## Data extracts

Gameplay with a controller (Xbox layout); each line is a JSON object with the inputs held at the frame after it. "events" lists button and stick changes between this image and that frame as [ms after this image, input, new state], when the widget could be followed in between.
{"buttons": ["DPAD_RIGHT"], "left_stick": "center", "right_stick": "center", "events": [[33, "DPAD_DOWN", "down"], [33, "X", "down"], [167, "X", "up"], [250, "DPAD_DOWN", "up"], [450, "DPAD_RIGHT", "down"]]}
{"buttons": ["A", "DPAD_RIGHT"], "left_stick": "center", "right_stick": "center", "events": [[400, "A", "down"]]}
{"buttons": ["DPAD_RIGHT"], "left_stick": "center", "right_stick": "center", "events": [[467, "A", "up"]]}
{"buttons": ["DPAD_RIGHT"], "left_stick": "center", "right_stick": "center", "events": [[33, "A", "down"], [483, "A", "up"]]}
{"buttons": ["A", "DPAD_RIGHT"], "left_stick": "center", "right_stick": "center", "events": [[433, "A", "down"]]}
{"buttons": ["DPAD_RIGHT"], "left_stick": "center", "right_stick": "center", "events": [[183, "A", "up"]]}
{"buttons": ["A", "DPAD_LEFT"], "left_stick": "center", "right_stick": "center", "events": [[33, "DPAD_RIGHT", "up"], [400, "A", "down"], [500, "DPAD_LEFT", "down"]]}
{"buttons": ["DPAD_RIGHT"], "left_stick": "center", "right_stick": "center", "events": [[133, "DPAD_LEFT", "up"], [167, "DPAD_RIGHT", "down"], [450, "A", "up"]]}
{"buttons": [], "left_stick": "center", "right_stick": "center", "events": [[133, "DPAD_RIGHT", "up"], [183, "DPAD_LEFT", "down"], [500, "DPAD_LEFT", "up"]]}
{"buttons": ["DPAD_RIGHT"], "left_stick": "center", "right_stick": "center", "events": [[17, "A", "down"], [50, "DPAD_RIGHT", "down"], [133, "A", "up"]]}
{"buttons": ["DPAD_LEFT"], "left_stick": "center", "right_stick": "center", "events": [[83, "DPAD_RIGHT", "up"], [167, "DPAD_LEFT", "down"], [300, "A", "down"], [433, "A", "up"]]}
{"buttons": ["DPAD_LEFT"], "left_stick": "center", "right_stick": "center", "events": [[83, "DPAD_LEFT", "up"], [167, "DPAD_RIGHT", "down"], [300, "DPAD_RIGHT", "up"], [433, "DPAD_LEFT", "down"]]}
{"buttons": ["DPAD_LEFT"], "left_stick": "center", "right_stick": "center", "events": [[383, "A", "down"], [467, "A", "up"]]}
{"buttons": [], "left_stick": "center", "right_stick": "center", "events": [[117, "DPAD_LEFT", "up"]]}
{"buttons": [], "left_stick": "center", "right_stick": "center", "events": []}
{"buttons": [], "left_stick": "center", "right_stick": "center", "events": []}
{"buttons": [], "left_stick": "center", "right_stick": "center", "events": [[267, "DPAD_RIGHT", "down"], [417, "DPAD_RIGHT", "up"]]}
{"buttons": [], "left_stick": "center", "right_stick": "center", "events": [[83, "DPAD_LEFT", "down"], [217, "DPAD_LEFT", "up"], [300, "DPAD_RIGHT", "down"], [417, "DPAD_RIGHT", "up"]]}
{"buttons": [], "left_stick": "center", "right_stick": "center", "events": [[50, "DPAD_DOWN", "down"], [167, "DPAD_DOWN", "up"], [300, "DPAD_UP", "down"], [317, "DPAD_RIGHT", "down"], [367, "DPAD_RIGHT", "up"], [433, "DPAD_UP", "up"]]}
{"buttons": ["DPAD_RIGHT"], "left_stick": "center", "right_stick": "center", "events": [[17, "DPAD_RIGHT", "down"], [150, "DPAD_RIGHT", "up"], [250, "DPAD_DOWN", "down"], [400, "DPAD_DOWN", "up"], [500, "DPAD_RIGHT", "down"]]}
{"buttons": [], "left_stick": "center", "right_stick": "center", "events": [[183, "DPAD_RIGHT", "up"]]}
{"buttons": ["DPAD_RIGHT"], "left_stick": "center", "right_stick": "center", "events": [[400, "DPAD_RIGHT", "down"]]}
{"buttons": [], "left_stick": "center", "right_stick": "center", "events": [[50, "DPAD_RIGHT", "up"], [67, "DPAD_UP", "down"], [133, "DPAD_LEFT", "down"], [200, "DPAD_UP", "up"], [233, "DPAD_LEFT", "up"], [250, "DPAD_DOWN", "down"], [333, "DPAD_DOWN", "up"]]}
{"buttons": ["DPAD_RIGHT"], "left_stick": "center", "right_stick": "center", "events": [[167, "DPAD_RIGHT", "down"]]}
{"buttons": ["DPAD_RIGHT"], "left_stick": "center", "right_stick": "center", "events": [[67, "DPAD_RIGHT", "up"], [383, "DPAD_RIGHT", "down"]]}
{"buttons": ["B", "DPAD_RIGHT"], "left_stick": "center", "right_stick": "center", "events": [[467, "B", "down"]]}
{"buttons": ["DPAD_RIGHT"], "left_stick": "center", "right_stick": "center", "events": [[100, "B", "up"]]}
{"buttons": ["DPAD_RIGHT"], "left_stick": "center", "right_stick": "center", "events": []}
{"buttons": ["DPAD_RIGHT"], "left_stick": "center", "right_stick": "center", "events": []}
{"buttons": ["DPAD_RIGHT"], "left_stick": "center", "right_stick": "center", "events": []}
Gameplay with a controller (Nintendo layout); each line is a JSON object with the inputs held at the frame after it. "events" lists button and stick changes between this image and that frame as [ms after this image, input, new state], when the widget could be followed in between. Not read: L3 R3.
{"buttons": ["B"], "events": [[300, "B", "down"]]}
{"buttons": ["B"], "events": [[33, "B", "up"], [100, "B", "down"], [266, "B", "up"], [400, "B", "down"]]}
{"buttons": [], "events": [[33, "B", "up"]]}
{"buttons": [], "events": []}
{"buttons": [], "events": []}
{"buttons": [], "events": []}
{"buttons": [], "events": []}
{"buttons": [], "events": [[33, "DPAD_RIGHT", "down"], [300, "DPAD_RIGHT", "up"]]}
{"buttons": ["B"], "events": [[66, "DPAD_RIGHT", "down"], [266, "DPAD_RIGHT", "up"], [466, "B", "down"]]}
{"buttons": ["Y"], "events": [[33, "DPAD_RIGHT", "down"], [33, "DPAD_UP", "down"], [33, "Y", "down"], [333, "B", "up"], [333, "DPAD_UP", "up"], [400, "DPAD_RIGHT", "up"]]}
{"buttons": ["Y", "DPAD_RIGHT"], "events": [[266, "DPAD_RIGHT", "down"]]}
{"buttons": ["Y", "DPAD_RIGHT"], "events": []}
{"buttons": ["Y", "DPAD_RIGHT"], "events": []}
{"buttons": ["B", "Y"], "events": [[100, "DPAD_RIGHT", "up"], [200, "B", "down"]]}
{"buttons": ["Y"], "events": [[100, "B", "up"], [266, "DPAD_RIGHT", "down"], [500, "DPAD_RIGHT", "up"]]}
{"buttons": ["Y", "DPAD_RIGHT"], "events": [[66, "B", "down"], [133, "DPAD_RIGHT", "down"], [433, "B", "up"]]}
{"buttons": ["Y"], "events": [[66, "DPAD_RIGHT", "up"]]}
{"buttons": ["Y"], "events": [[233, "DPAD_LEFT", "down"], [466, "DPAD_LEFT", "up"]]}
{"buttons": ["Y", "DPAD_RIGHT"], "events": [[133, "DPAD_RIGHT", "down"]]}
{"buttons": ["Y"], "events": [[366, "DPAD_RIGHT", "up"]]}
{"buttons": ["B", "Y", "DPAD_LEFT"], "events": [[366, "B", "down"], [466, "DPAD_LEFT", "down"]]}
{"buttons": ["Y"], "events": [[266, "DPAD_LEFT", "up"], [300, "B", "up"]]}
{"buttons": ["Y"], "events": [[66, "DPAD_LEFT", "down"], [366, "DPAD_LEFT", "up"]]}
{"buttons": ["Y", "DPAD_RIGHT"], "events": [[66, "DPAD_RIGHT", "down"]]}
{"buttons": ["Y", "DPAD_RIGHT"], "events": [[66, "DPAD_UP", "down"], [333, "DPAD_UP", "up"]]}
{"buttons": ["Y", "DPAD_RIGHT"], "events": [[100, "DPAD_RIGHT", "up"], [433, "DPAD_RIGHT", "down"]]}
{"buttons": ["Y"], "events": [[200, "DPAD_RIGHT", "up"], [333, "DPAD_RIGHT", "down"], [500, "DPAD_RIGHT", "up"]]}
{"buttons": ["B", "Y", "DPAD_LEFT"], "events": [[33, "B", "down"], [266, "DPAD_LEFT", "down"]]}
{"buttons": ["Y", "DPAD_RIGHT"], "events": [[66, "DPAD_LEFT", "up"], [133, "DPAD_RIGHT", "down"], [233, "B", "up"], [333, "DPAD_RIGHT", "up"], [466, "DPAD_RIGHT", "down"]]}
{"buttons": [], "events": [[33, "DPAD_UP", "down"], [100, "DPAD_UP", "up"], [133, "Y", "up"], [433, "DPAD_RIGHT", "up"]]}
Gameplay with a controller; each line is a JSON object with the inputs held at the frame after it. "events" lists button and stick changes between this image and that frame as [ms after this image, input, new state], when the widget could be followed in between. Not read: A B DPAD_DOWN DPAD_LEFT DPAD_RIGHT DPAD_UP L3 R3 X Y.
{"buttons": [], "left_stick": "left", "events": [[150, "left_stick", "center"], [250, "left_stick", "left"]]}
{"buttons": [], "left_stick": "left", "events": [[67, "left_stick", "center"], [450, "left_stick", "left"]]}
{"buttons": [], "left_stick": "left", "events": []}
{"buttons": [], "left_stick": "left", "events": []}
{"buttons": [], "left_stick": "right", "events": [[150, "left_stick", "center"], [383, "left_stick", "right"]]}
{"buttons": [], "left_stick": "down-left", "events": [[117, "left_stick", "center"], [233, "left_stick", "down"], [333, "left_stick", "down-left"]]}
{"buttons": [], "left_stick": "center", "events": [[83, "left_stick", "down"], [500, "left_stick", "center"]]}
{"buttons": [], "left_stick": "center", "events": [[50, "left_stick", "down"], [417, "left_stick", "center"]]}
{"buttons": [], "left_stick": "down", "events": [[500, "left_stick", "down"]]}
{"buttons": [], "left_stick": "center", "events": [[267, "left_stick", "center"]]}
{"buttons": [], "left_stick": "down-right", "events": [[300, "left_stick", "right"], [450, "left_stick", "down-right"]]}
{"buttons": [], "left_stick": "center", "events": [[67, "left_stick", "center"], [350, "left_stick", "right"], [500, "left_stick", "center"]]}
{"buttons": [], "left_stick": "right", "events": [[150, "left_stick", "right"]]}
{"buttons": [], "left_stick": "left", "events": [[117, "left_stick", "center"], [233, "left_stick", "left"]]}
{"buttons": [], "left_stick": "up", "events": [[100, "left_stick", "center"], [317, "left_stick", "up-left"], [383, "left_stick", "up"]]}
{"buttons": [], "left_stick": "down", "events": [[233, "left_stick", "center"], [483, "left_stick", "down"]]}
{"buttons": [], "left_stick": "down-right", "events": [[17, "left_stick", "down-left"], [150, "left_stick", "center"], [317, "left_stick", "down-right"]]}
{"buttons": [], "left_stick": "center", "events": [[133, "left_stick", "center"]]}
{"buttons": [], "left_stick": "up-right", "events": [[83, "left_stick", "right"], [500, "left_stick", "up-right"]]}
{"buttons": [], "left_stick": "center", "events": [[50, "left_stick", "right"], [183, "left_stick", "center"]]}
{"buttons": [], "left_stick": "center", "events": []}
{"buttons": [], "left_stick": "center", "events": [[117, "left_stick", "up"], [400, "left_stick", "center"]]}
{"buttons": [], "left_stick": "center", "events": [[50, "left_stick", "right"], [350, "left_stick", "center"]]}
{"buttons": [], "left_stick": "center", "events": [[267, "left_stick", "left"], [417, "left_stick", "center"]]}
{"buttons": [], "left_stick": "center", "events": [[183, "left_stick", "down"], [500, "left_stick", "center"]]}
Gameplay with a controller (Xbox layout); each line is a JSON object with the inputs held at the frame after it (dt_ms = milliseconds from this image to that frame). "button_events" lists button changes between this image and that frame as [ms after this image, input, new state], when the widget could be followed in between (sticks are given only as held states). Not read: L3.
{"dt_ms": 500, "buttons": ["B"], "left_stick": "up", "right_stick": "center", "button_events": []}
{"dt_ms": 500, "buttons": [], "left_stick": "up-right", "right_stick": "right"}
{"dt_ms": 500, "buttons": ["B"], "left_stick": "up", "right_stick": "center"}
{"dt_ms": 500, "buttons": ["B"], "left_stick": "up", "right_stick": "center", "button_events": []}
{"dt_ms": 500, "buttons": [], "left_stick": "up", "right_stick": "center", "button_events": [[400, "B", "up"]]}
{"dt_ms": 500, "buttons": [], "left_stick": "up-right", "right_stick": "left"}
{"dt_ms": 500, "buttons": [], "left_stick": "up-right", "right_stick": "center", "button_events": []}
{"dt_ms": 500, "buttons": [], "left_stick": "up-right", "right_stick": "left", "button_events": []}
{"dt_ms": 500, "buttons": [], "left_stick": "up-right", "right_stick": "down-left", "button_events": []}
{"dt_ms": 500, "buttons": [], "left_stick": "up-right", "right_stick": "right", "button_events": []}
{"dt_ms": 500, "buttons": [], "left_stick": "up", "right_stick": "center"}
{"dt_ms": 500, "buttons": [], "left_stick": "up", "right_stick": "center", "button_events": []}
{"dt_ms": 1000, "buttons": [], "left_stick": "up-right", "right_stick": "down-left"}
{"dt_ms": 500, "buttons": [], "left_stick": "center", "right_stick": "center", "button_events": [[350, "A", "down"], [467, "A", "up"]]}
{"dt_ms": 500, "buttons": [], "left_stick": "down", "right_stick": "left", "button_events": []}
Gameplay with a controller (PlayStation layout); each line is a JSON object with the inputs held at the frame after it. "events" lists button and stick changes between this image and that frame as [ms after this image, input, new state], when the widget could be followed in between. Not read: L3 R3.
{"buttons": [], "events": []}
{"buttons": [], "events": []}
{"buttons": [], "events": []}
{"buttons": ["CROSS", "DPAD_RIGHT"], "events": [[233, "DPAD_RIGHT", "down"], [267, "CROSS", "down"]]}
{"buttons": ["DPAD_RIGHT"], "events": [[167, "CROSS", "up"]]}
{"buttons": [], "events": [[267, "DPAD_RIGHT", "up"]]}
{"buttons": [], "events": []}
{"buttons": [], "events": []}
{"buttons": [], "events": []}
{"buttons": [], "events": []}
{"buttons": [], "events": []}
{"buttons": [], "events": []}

## Brief
Tell how many lines in the material contain the word "CROSS". Only the number is wanted.

## Output for this task
2